The function and certification of QCDRs was established by the most recent CMS Final Rule (late 2013); QCDRs also figure prominently in drafts of SGR reform legislation. QCDRs are the answer from CMS to the proliferation of requirements for physician performance reporting under the Physician Quality Reporting System, Meaningful Use, and Value-Based Purchasing. The goal of the QCDR program is to move responsibility for collecting data on physician performance from CMS itself to certified professional society registries. The registry will be responsible for establishing performance measures, collecting data from providers, scoring performance, and reporting the final results to CMS.

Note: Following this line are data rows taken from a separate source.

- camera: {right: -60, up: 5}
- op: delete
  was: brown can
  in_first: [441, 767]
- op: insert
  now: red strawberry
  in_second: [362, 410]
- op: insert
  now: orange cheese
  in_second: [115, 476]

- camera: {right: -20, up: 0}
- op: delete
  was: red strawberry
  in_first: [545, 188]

To be certified, a QCDR must have experience in collecting performance data from multiple physicians in multiple different locations and practices, must already be providing participants with risk-adjusted benchmarking information for quality management, and must have appropriate safeguards in place for secure handling of protected healthcare information. NACOR met all of these requirements as a CMS-certified registry for reporting PQRS measures. Providers must document at least 9 measures (with at least one outcome) from at least 3 performance domains in order to qualify for future incentive payments, and at least 3 measures to avoid short-term penalties.

The most important aspect of QCDR certification is that AQI was encouraged to nominate specialty-specific measures for performance reporting. Our approved measures for 2014 include our specialty’s previously approved 4 PQRS measures, 4 new PQRS measures, and 11 new measures not previously part of any public reporting system. Complete details on these measures may be found on the AQI website at: http://www.aqihq.org/PQRSReporting.aspx

These measures have been developed through the work of the ASA Committee on Performance and Outcome Measures and the ASA Department of Quality and Regulatory Affairs. AQI will be developing methodology for collecting performance data on these measures from diverse practice environments, and will be learning from the process as we implement it. From both our perspective and that of CMS, 2014 is a pilot year for this program. We will have the opportunity to add new measures, subtract non-functional ones and otherwise modify this effort in 2015.

Practices wishing to report practitioner performance through the QCDR mechanism for 2014 must self-nominate by July 1 and must be participating in NACOR. AQI anticipates no additional charge for this service for ASA members in 2014, but reserves the right to charge additional fees for non-members wishing to report through this mechanism.